А благодаря своей злободневности рэп – вариант современных частушек. Мне кажется, очень созвучно традиции русских культурных уличных развлечений. Приезжали скоморохи в город, узнавали, что тут происходит, быстренько рифмовали, а мотивчик уже готовый, – и раз – люди слушают, открыв рот: «Это же про нашу жизнь!»

Но при этом меня, в общем-то, не пугает этот жанр, он есть и есть. У него есть аудитория. Посмотрим, насколько продержится русский рэп и будут ли люди через 25 лет вспоминать те рэп-хиты, которые сегодня занимают первые места в чартах.

– Как группе «Чайф» удается столько лет существовать в одном составе? 

– Чтобы сохранить состав группы, я никаких особых усилий не прилагал, все само собой получилось. Группу составляют друзья, люди в ней появлялись по принципу «насколько хочется быть с этим человеком рядом» и только во вторую очередь по тому, насколько он хороший музыкант. 

Ну и чувство ответственности. Слушайте, нам всем по 60 лет, плюс-минус, и люди поверили в идею этой группы. Поверили, наверное, и в меня в том числе.
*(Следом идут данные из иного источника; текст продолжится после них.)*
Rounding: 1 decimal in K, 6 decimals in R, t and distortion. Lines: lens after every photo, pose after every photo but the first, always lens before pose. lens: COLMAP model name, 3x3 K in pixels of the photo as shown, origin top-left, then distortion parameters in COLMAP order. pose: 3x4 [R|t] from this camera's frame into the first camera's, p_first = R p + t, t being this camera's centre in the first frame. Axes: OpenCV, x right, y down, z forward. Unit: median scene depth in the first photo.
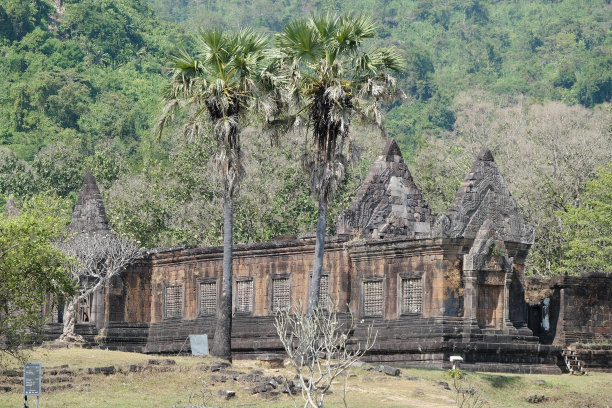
lens RADIAL K [[2403.1, 0, 305.0], [0, 2403.1, 203.6], [0, 0, 1]] dist [0.078392, 0.000000]
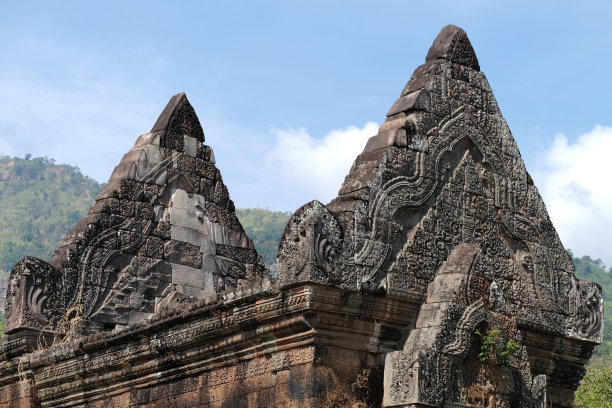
lens RADIAL K [[1594.8, 0, 308.5], [0, 1594.8, 204.2], [0, 0, 1]] dist [0.106725, 0.000000]
pose [[0.997929, 0.030280, 0.056744, 0.044577], [-0.017880, 0.978076, -0.207479, 0.042948], [-0.061783, 0.206034, 0.976592, 0.794801]]
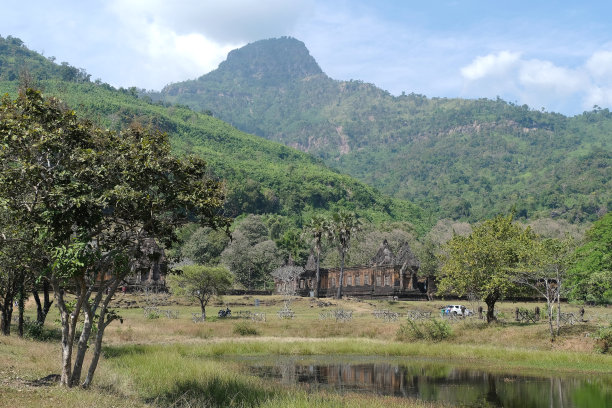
lens RADIAL K [[758.0, 0, 308.9], [0, 758.0, 203.6], [0, 0, 1]] dist [-0.007877, 0.000000]
pose [[0.983931, -0.023491, -0.176997, 0.136162], [0.012914, 0.998074, -0.060674, -0.011514], [0.178081, 0.057413, 0.982339, -0.196606]]
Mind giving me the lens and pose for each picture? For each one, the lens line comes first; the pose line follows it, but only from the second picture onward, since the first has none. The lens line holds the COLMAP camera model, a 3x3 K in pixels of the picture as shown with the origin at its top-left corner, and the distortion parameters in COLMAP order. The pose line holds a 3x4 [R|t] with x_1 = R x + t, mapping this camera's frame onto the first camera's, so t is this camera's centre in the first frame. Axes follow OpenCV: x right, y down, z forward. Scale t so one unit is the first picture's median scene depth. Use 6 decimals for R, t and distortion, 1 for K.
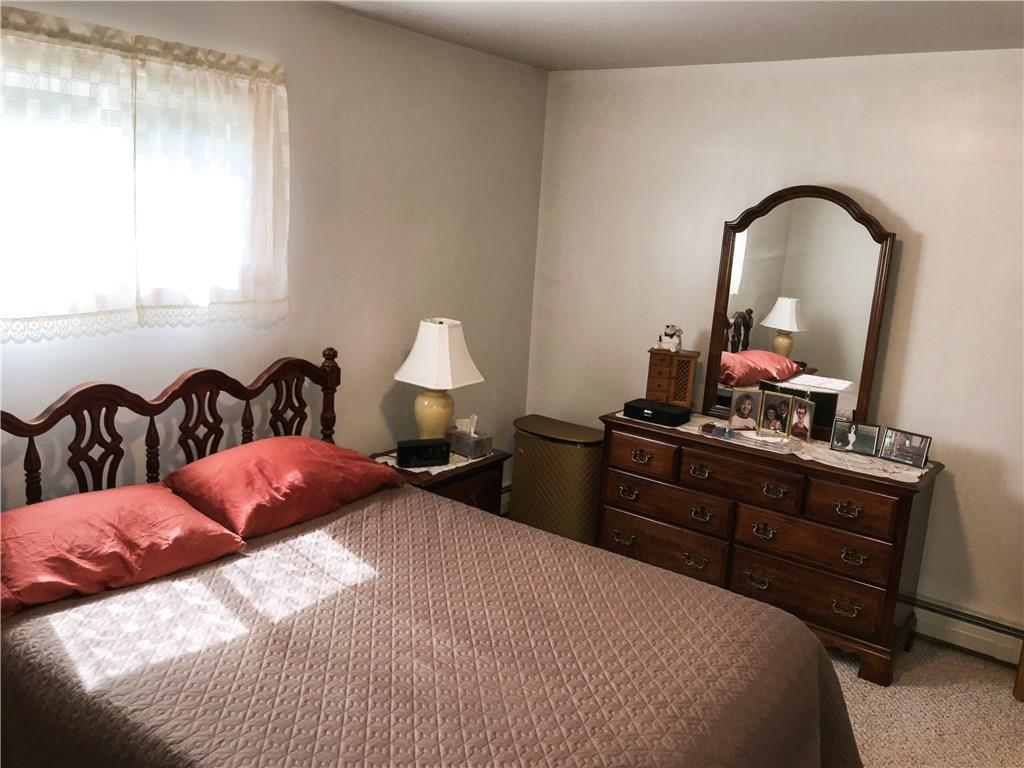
lens RADIAL K [[834.1, 0, 512.0], [0, 834.1, 384.0], [0, 0, 1]] dist [0.034932, -0.048870]
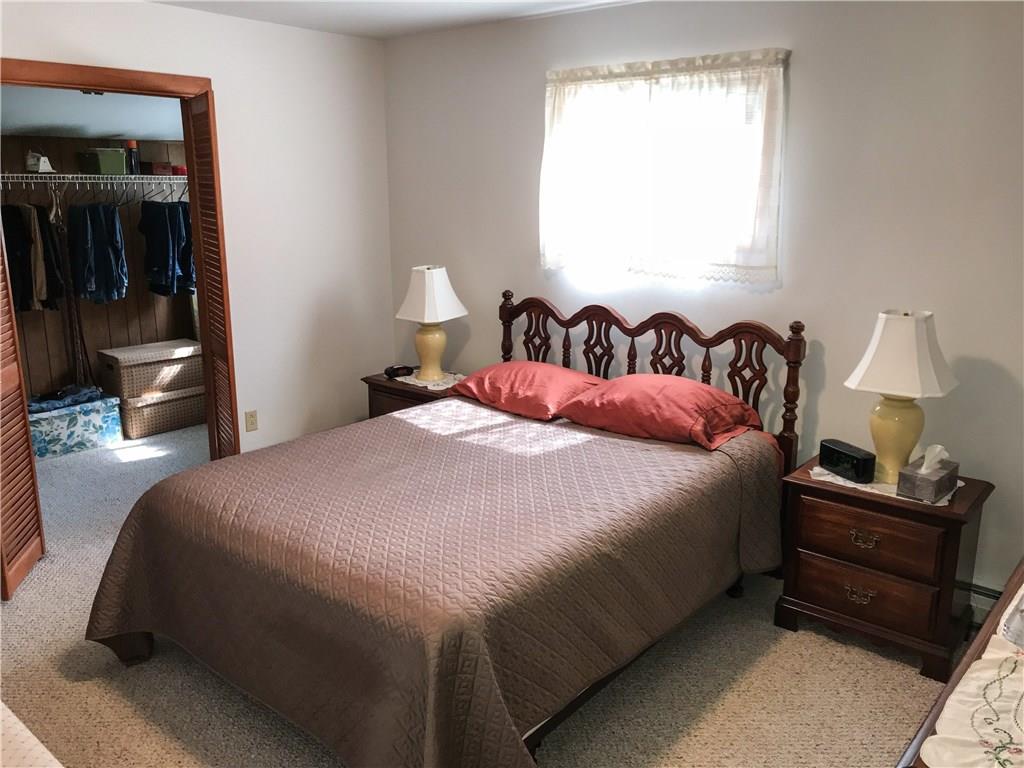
lens RADIAL K [[834.1, 0, 512.0], [0, 834.1, 384.0], [0, 0, 1]] dist [0.034932, -0.048870]
pose [[-0.057590, 0.180386, -0.981908, 1.011081], [-0.212688, 0.958745, 0.188605, -0.112261], [0.975422, 0.219702, -0.016849, 0.893569]]
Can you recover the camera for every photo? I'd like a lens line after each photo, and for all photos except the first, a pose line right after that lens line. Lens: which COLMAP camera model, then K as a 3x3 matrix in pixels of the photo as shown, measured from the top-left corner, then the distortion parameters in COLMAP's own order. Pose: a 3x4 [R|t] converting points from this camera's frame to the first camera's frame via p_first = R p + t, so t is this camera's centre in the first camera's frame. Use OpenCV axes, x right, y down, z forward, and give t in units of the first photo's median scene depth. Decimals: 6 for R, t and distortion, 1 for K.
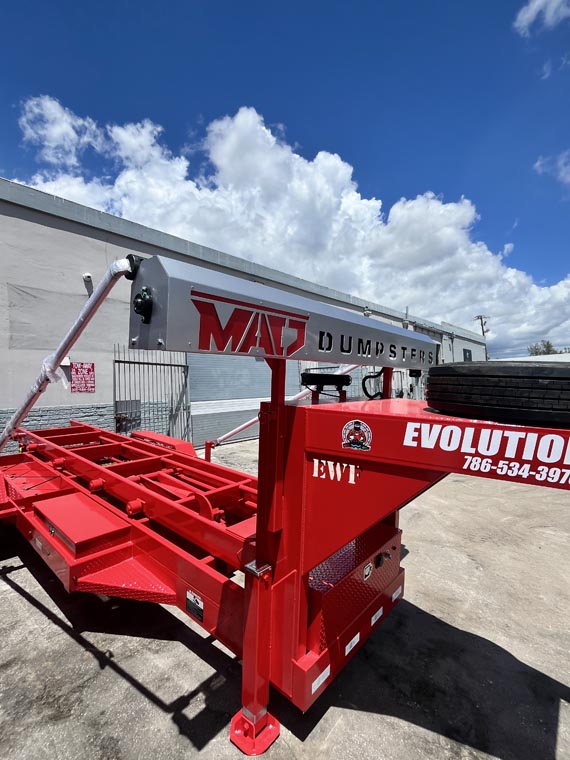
lens RADIAL K [[446.1, 0, 399.2], [0, 446.1, 378.1], [0, 0, 1]] dist [-0.005949, -0.003249]
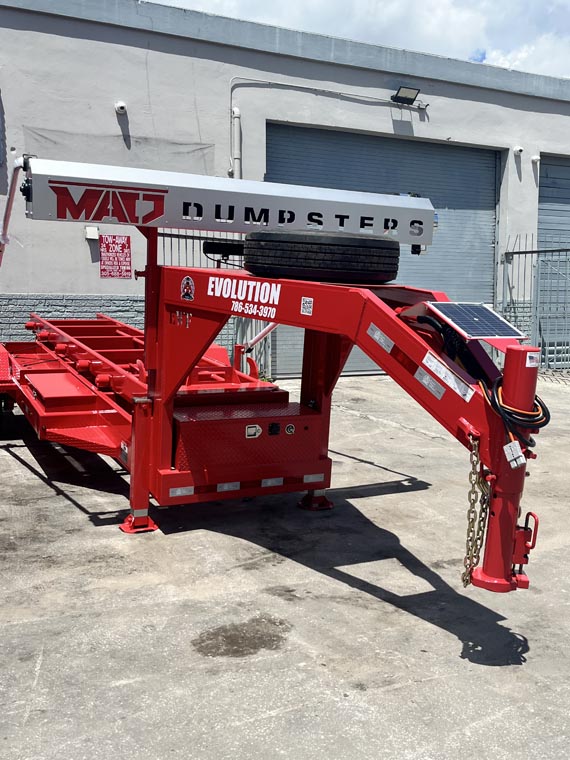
lens RADIAL K [[740.9, 0, 285.0], [0, 740.9, 380.0], [0, 0, 1]] dist [0.007211, -0.006661]
pose [[0.921298, 0.084243, -0.379623, 0.803404], [-0.025511, 0.987242, 0.157169, 0.039191], [0.388020, -0.135114, 0.911693, -0.685714]]
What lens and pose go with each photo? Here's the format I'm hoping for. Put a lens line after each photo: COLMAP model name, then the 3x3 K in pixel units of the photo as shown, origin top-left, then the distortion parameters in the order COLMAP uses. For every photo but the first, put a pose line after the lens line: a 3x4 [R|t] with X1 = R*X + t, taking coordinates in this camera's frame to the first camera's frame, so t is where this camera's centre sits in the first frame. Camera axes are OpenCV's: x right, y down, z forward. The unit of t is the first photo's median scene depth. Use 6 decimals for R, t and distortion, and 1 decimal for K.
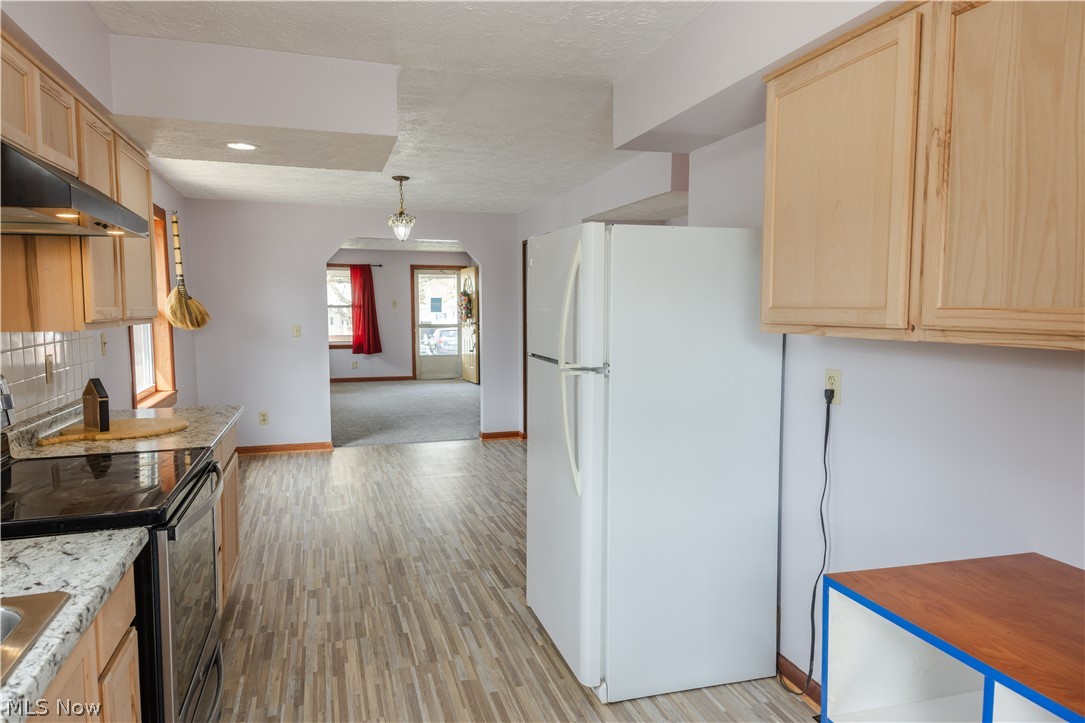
lens RADIAL K [[706.2, 0, 541.5], [0, 706.2, 358.5], [0, 0, 1]] dist [0.133473, -0.105292]
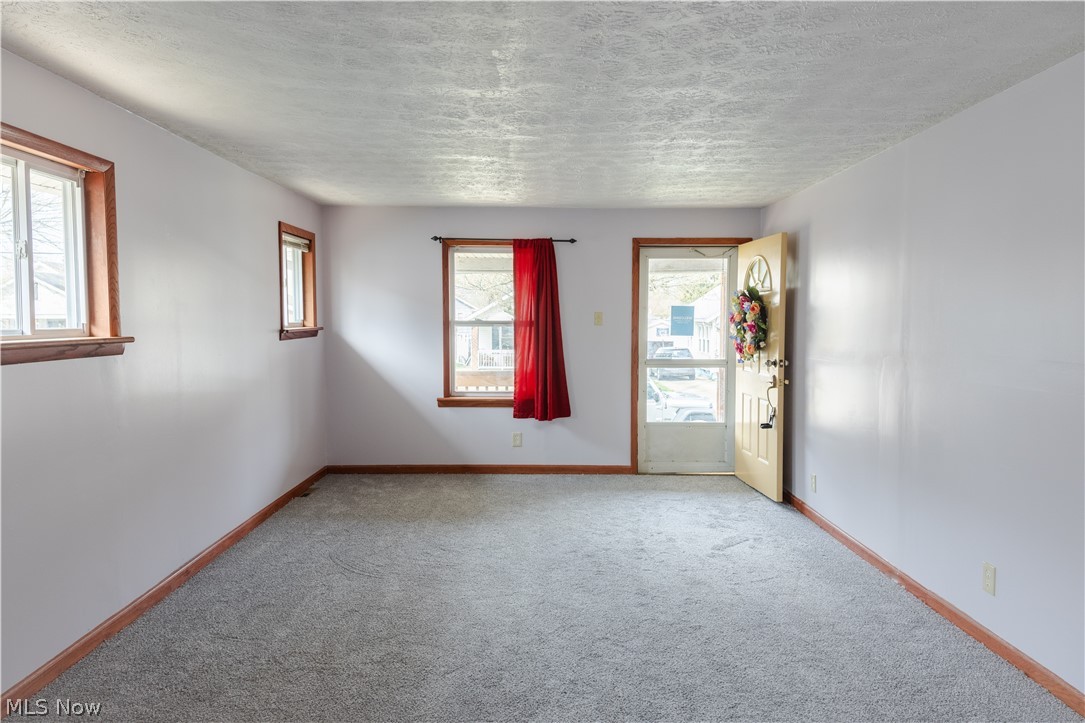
lens RADIAL K [[706.2, 0, 541.5], [0, 706.2, 358.5], [0, 0, 1]] dist [0.133473, -0.105292]
pose [[0.956271, 0.023025, -0.291575, -0.102804], [-0.028868, 0.999459, -0.015754, -0.040906], [0.291054, 0.023482, 0.956418, 0.530119]]
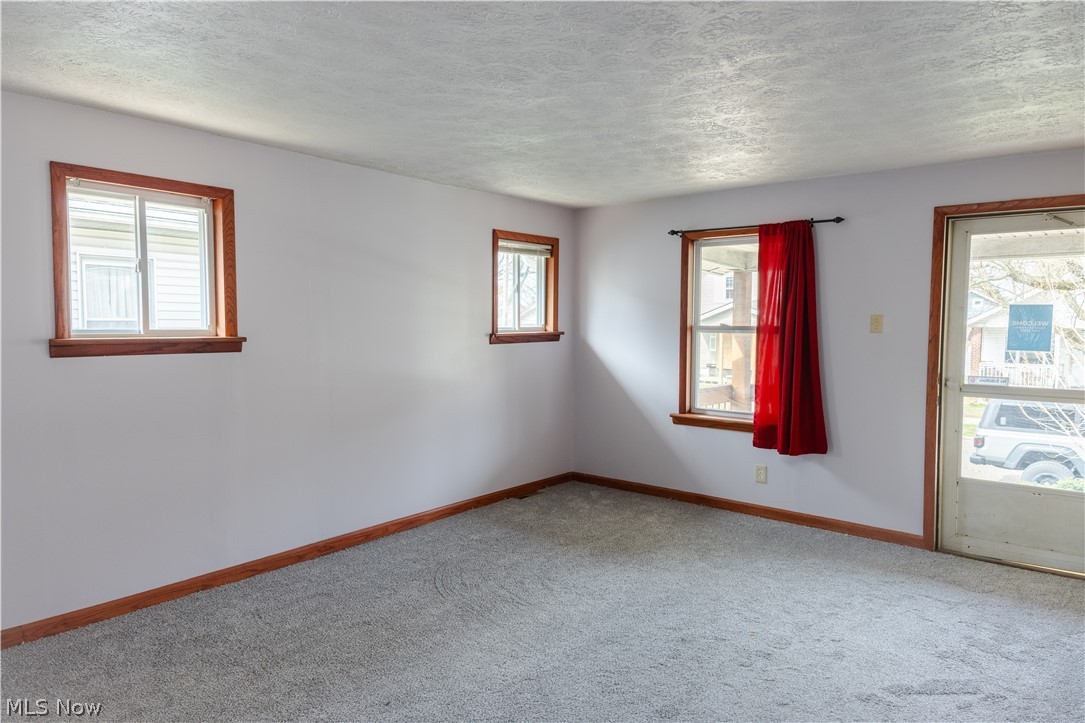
lens RADIAL K [[706.2, 0, 541.5], [0, 706.2, 358.5], [0, 0, 1]] dist [0.133473, -0.105292]
pose [[0.554132, 0.052530, -0.830770, 0.001933], [-0.073670, 0.997186, 0.013914, -0.053032], [0.829163, 0.053492, 0.556442, 0.672763]]
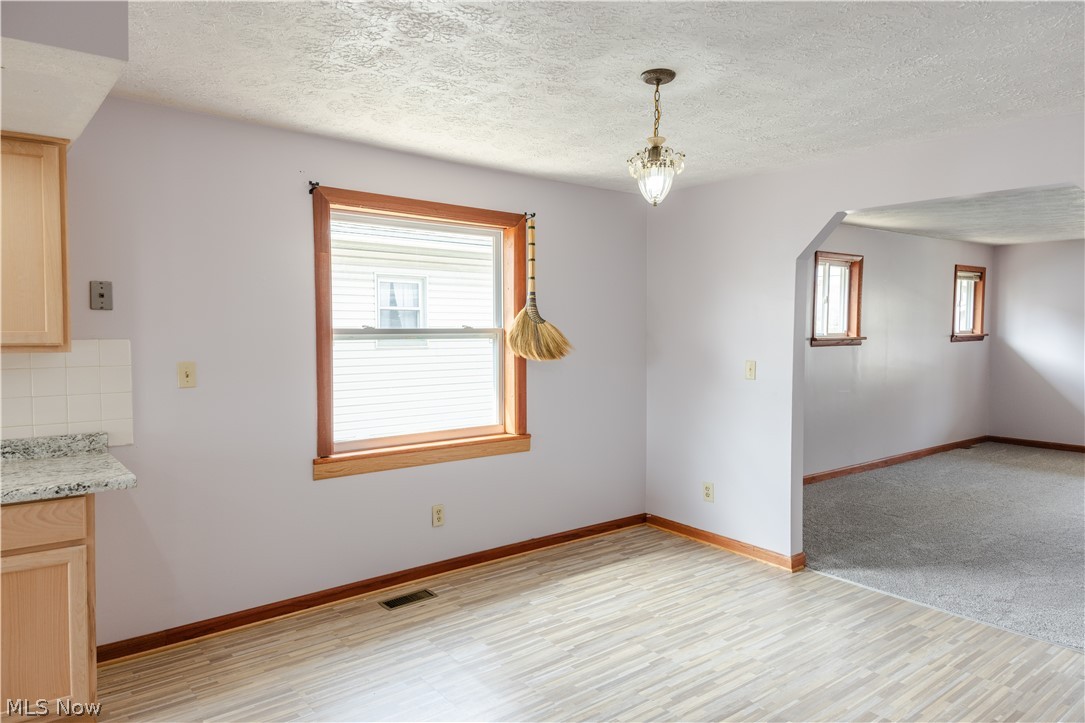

И я несу ответственность и за них, и за их детей, за их внуков. И я не очень себе представляю, как сейчас я, например, скажу: «Так, ребята, все, до свидания, я наберу новых молодых музыкантов. Они будут энергичнее и за меньшие деньги делать то же самое». Просто дико представить.

Самое большое для меня разочарование в современном мире – некая одноразовость. Мы очень поверхностно начали относиться в том числе и к людям, и к искусству.

Это, прежде всего, из-за переизбытка информации. Она сейчас сыплется на тебя сама в таком невероятном количестве, что ты только успеваешь отбрыкиваться – это мне не надо, это тоже не надо, от этого отписаться, а она все равно сыплется.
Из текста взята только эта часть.